米ボーイバンド「NSYNC」のジョーイ・ファトーンがエグゼクティブ・プロデューサーを務めた、1990年代のボーイバンドブームの暗部に迫る新ドキュメンタリーシリーズ『Boy Band Confidential』の配信がHBO Maxで始まった。
ワーナー・ブラザース・ディスカバリー(WBD)傘下のミステリー専門チャンネル「ID」で4月13・14日に初放送となった同シリーズは、ファトーンや元バンドメイトのランス・バス、バックストリート・ボーイズのAJ・マクリーン、ボーイズIIメンのウォンヤ・モリスとショーン・ストックマン、98ディグリーズのニック・ラシェイら、数多くの元ボーイバンドメンバーへのインタビューを収録。「作り上げられたスーパースターの背後にある仕組みと、その時代の華やかな完璧さの代償として払われた計り知れない人的犠牲」を暴くことを目的としている。
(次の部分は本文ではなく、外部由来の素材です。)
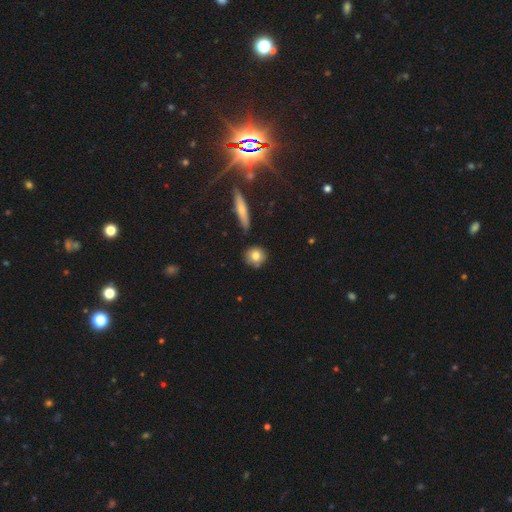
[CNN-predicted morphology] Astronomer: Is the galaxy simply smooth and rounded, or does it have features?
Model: smooth — 76%.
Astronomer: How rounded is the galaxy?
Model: round — 84%.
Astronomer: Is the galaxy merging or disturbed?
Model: none — 75%.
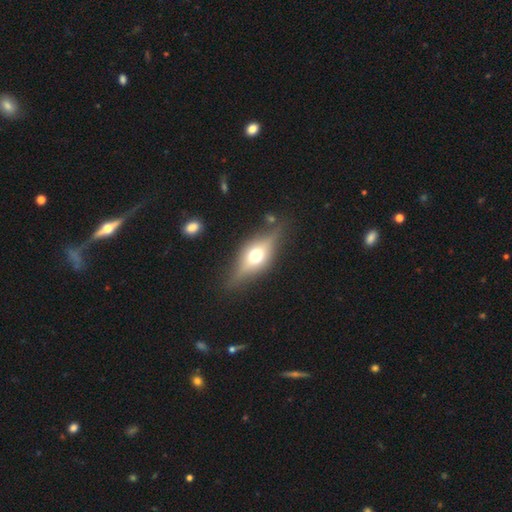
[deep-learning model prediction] A featured or disk galaxy (60%) viewed edge-on (89%) with a rounded central bulge (94%). Merging: none (80%).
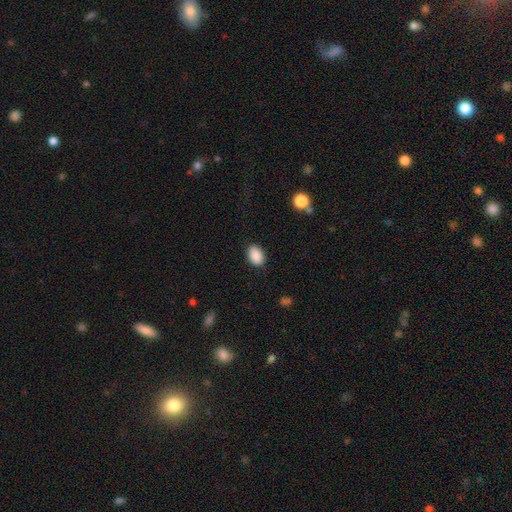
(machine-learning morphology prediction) This appears to be a smooth galaxy with no disk features (90%) that is in between round and cigar-shaped (83%). Merging: none (87%).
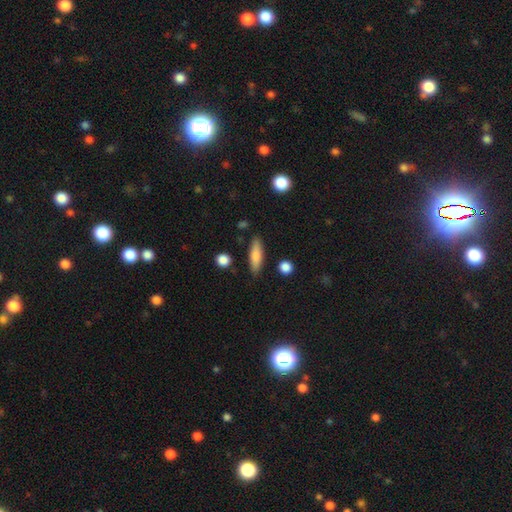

IDのジェイソン・サルラニス社長は「一世代を形作った文化的現象を、正直に、ありのままの姿で映し出している」とコメント。ファトーンの協力により、ポップスターとしての絶頂期におけるプレッシャーや脆さ、そして意外な現実を、音楽ドキュメンタリーではめったに実現できないほどの密着度で描き出している」と付け加えた。
予告編で、ニック・ラシェイによりバンドに全米の性行同意年齢(州ごとに異なる)をまとめたハンドブックが渡されていたことが明かされるなど、放送前から大きな注目を集めていた。
(文:坂本 泉)
榎本編集長「90年代ボーイバンドの暗部が当事者の証言で暴かれる——このドキュメンタリーが日本でも注目される理由は、K-POPとの構造的な重なりにある。緻密なトレーニング、グループの「設計」、メディア戦略——K-POPが世界を席巻する今、1990年代の米国ボーイバンドブームはその先行事例として読める。
NSYNCのファトーン、バックストリート・ボーイズのマクリーン——彼らが語る「華やかさの代償」は、現代のアイドル産業が直視すべき問いを含んでいる。予告編から明かされた衝撃的な証言が示すのは、「スターを作るシステム」が若い演者個人の尊厳をどこまで守れていたかという問いだ。
エンタメ産業が「作られたスター」という仕組みを洗練させてきた一方で、その仕組みの中に生身の人間がいることを、このドキュメンタリーは改めて突きつける。産業の発展と演者個人の尊厳の保護を両立させることが、エンタメ×IT時代においても変わらない本質的な課題だ。」